Work to complete:
Could the data underneath be repeated exactly, in full?

Stored data entries:

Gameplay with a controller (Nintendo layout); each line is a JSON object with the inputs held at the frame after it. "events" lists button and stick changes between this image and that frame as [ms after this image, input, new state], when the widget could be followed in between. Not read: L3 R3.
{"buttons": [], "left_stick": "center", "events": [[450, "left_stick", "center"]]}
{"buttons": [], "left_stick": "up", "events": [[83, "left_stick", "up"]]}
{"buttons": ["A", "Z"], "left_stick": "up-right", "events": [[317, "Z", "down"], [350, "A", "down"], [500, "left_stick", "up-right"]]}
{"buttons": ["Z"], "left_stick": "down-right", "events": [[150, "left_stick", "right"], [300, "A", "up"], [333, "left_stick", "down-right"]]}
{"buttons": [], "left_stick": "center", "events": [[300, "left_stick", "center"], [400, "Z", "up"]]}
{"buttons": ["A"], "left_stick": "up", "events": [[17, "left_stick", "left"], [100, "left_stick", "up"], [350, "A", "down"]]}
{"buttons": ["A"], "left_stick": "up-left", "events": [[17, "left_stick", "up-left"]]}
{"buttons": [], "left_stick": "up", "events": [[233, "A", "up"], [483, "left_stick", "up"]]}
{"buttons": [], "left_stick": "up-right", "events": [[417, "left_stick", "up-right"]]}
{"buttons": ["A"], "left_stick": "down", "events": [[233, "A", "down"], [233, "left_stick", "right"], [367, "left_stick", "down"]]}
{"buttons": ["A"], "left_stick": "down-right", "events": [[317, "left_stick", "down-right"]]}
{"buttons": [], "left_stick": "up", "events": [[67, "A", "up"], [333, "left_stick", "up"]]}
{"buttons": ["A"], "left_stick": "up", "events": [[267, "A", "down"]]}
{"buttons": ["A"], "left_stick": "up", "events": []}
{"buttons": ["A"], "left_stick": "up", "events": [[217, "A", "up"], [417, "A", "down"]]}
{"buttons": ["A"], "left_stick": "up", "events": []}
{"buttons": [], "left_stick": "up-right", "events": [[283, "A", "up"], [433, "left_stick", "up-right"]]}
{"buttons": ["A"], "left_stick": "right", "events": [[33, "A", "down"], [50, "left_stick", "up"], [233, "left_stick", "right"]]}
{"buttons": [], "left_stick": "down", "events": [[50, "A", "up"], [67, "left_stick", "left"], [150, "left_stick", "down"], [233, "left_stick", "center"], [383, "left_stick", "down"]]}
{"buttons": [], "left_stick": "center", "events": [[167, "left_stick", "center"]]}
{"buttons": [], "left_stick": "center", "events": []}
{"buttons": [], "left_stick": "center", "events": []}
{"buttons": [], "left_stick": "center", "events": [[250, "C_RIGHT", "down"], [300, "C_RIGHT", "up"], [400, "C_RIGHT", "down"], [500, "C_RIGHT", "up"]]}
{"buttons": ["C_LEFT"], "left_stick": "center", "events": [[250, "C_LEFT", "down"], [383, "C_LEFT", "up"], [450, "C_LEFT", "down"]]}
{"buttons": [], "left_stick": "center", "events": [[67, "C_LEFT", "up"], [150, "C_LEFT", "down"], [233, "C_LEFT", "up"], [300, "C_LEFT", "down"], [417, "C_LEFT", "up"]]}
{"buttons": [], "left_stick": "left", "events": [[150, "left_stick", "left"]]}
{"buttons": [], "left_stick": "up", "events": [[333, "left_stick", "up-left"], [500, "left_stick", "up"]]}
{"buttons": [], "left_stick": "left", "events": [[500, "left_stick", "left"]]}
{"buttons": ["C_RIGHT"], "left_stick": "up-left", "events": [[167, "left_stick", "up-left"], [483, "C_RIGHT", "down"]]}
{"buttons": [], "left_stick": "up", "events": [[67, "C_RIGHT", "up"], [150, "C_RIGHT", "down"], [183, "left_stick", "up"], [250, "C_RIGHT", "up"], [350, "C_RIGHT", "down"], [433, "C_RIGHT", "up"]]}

Solution for this exercise:
Gameplay with a controller (Nintendo layout); each line is a JSON object with the inputs held at the frame after it. "events" lists button and stick changes between this image and that frame as [ms after this image, input, new state], when the widget could be followed in between. Not read: L3 R3.
{"buttons": [], "left_stick": "center", "events": [[450, "left_stick", "center"]]}
{"buttons": [], "left_stick": "up", "events": [[83, "left_stick", "up"]]}
{"buttons": ["A", "Z"], "left_stick": "up-right", "events": [[317, "Z", "down"], [350, "A", "down"], [500, "left_stick", "up-right"]]}
{"buttons": ["Z"], "left_stick": "down-right", "events": [[150, "left_stick", "right"], [300, "A", "up"], [333, "left_stick", "down-right"]]}
{"buttons": [], "left_stick": "center", "events": [[300, "left_stick", "center"], [400, "Z", "up"]]}
{"buttons": ["A"], "left_stick": "up", "events": [[17, "left_stick", "left"], [100, "left_stick", "up"], [350, "A", "down"]]}
{"buttons": ["A"], "left_stick": "up-left", "events": [[17, "left_stick", "up-left"]]}
{"buttons": [], "left_stick": "up", "events": [[233, "A", "up"], [483, "left_stick", "up"]]}
{"buttons": [], "left_stick": "up-right", "events": [[417, "left_stick", "up-right"]]}
{"buttons": ["A"], "left_stick": "down", "events": [[233, "A", "down"], [233, "left_stick", "right"], [367, "left_stick", "down"]]}
{"buttons": ["A"], "left_stick": "down-right", "events": [[317, "left_stick", "down-right"]]}
{"buttons": [], "left_stick": "up", "events": [[67, "A", "up"], [333, "left_stick", "up"]]}
{"buttons": ["A"], "left_stick": "up", "events": [[267, "A", "down"]]}
{"buttons": ["A"], "left_stick": "up", "events": []}
{"buttons": ["A"], "left_stick": "up", "events": [[217, "A", "up"], [417, "A", "down"]]}
{"buttons": ["A"], "left_stick": "up", "events": []}
{"buttons": [], "left_stick": "up-right", "events": [[283, "A", "up"], [433, "left_stick", "up-right"]]}
{"buttons": ["A"], "left_stick": "right", "events": [[33, "A", "down"], [50, "left_stick", "up"], [233, "left_stick", "right"]]}
{"buttons": [], "left_stick": "down", "events": [[50, "A", "up"], [67, "left_stick", "left"], [150, "left_stick", "down"], [233, "left_stick", "center"], [383, "left_stick", "down"]]}
{"buttons": [], "left_stick": "center", "events": [[167, "left_stick", "center"]]}
{"buttons": [], "left_stick": "center", "events": []}
{"buttons": [], "left_stick": "center", "events": []}
{"buttons": [], "left_stick": "center", "events": [[250, "C_RIGHT", "down"], [300, "C_RIGHT", "up"], [400, "C_RIGHT", "down"], [500, "C_RIGHT", "up"]]}
{"buttons": ["C_LEFT"], "left_stick": "center", "events": [[250, "C_LEFT", "down"], [383, "C_LEFT", "up"], [450, "C_LEFT", "down"]]}
{"buttons": [], "left_stick": "center", "events": [[67, "C_LEFT", "up"], [150, "C_LEFT", "down"], [233, "C_LEFT", "up"], [300, "C_LEFT", "down"], [417, "C_LEFT", "up"]]}
{"buttons": [], "left_stick": "left", "events": [[150, "left_stick", "left"]]}
{"buttons": [], "left_stick": "up", "events": [[333, "left_stick", "up-left"], [500, "left_stick", "up"]]}
{"buttons": [], "left_stick": "left", "events": [[500, "left_stick", "left"]]}
{"buttons": ["C_RIGHT"], "left_stick": "up-left", "events": [[167, "left_stick", "up-left"], [483, "C_RIGHT", "down"]]}
{"buttons": [], "left_stick": "up", "events": [[67, "C_RIGHT", "up"], [150, "C_RIGHT", "down"], [183, "left_stick", "up"], [250, "C_RIGHT", "up"], [350, "C_RIGHT", "down"], [433, "C_RIGHT", "up"]]}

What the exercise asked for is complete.